Entre l’exécution des décrets sur les congrégations et les épurations toujours renouvelées de la magistrature, on parle souvent de réformes, de réformes de l’ordre pratique, on en parle comme si on en avait les mains pleines, et si l’on s’adonnait sincèrement, sérieusement à cette œuvre, il y aurait de quoi satisfaire le pays et même racheter bien des fautes, de quoi reposer ou détourner les esprits des vaines, des stériles querelles de partis.

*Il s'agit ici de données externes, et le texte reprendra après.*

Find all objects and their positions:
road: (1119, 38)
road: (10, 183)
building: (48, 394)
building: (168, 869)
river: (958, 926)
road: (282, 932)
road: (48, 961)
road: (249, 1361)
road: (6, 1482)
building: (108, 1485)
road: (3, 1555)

Malheureusement le mot retentissant de réformes n’est assez communément qu’une banalité de programme électoral, ou il s’applique à des combinaisons qui ne sont que des tentatives chimériques, des expériences hasardeuses et peut-être ruineuses.

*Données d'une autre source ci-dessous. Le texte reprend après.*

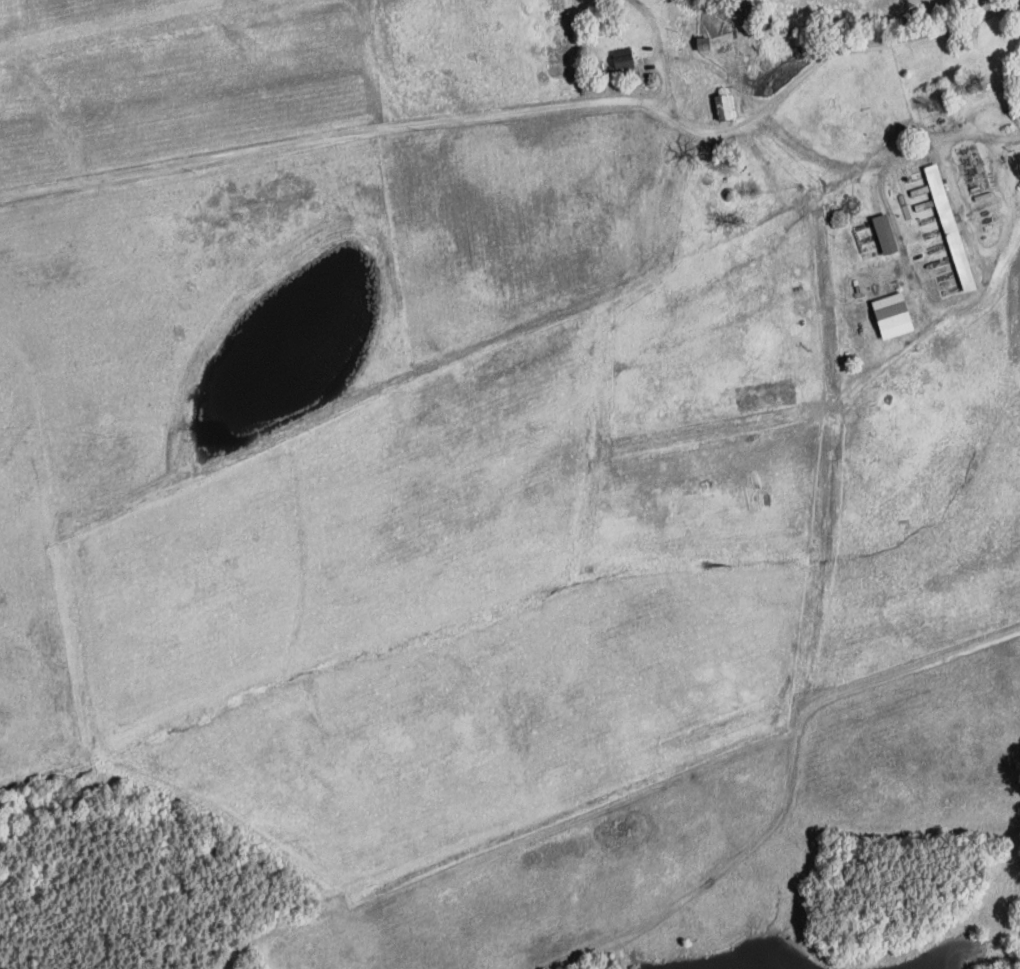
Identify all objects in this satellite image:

S’il est une question soulevée légèrement par une sorte de parti-pris de toucher à tout, c’est, à coup sûr, cette question du rachat des chemins de fer qui ne cesse de s’agiter, sur laquelle quelques conseils-généraux, à la suite des plus importantes chambres de commerce, viennent d’émettre des vœux qui sembleraient de nature à décourager les témérités aventureuses. Depuis quelques années déjà, la campagne est ouverte et tourne autour de cette idée. La constitution d’un réseau d’état était un essai, et cet essai partiel, circonscrit dans une région déterminée, accompli peut-être dans des conditions peu favorables, n’a visiblement pas réussi. Pour donner plus de chances à son entreprise, sans trop s’engager néanmoins sur le principe, le gouvernement a voulu ajouter à son réseau quelques autres parties du réseau d’Orléans ; mais cela n’a pas suffi aux esprits systématiques de la commission parlementaire des chemins de fer, et au rachat partiel, proposé par le gouvernement, on a substitué la proposition du rachat complet et définitif de tout ce qui appartient à la compagnie d’Orléans ; un rapport a même été déposé à la chambre des députés avant la fin de la session. Or, cela est bien clair, l’absorption du réseau d’Orléans serait un non-sens si elle n’était le prélude du rachat universel, de la prise de possession de tous les chemins de fer français par l’état. C’est là qu’on marche tantôt d’une manière détournée ou intermittente, tantôt avec la hardiesse et le ton tranchant d’un des premiers rapporteurs de la commission des chemins de fer, M. le sous-secrétaire d’état Wilson. C’est la grande réforme qu’on poursuit, par laquelle on se flatte sans doute d’illustrer ou de populariser la république. Il s’agit justement de savoir si c’est réellement une réforme profitable à un point de vue quelconque, quelles seraient les conséquences de cette prétendue réforme, où l’on irait avec une mesure qui serait une vraie révolution, qui touche à l’ordre économique tout entier, aux relations de commerce, aux ressorts du crédit, aux finances, aux plus profonds intérêts sociaux et politiques.